__WHAT YOU HAVE TO DO__
Although the data below contains pictures, output only the lines between those holding "12: 54.3 -> 39.8" and "1, 20-02-2016: 9.81 -> 9.95", inclusive, exactly and without those pictures.
** RECORDS PROVIDED follows **
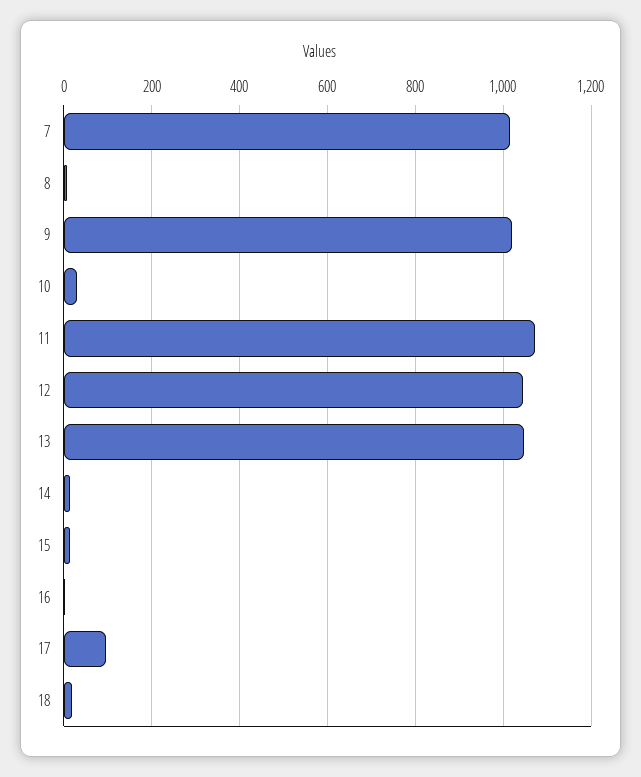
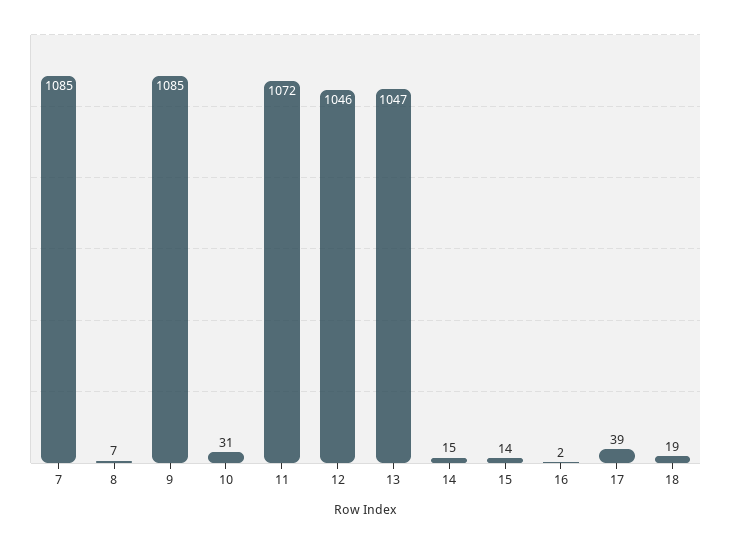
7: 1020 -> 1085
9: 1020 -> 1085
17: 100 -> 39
** End of RECORDS PROVIDED **
** RECORDS PROVIDED follows **
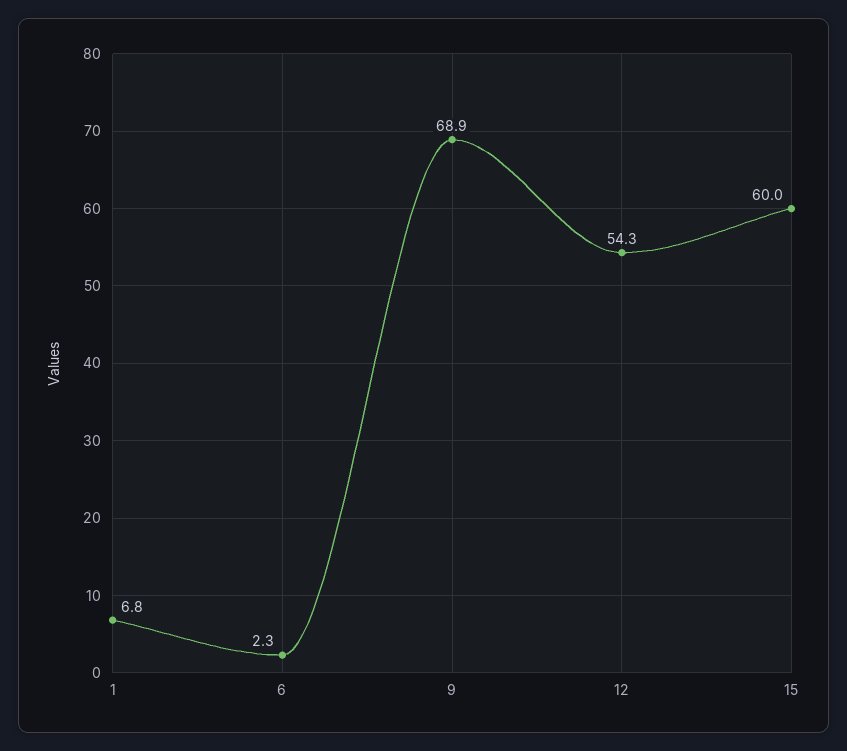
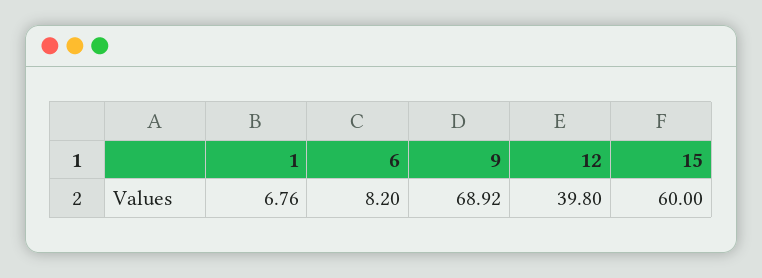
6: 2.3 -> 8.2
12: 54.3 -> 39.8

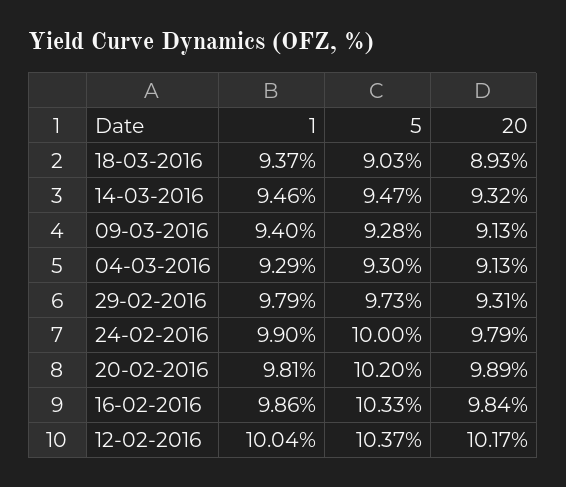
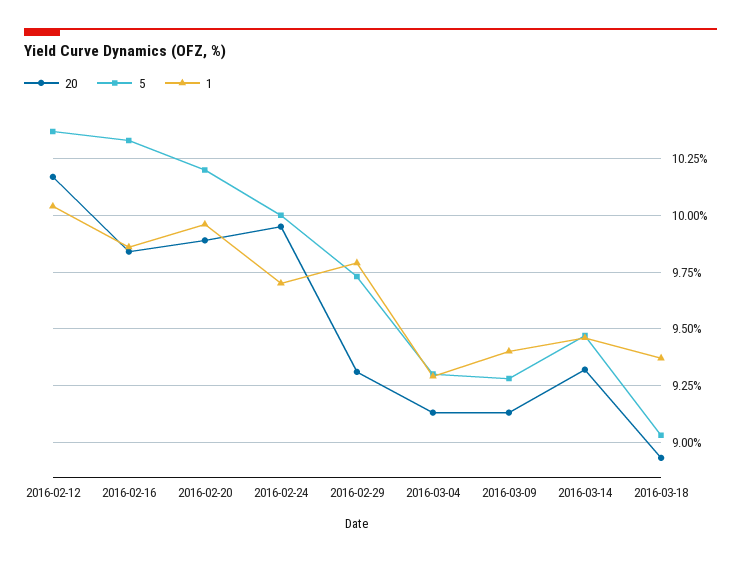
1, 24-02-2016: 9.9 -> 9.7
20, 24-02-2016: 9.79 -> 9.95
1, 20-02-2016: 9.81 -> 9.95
** End of RECORDS PROVIDED **
** RECORDS PROVIDED follows **
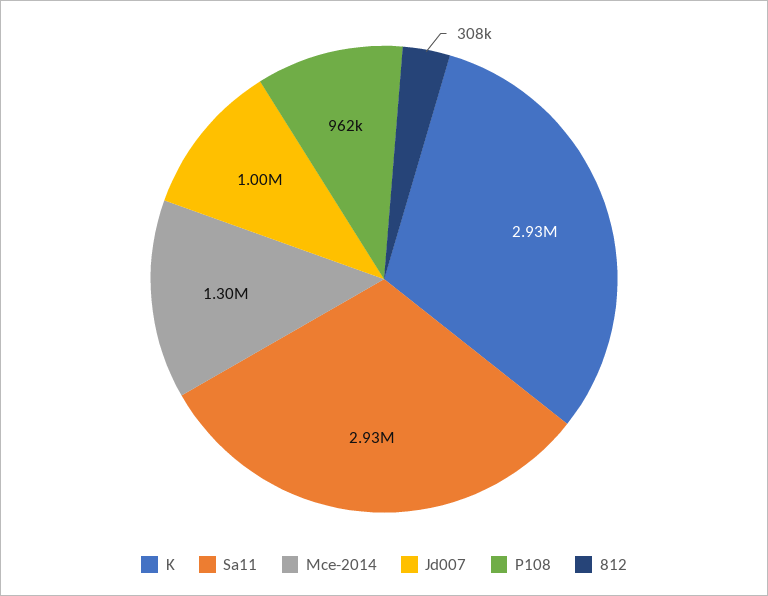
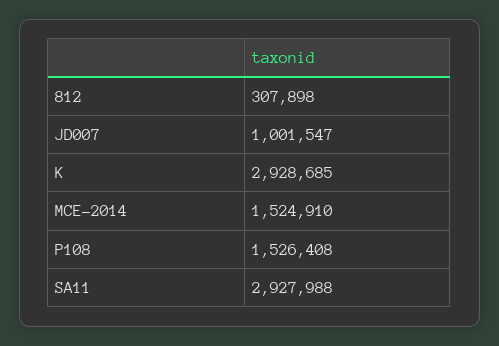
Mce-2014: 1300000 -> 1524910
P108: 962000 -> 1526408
** End of RECORDS PROVIDED **
__TASK SOLUTION__
12: 54.3 -> 39.8

1, 24-02-2016: 9.9 -> 9.7
20, 24-02-2016: 9.79 -> 9.95
1, 20-02-2016: 9.81 -> 9.95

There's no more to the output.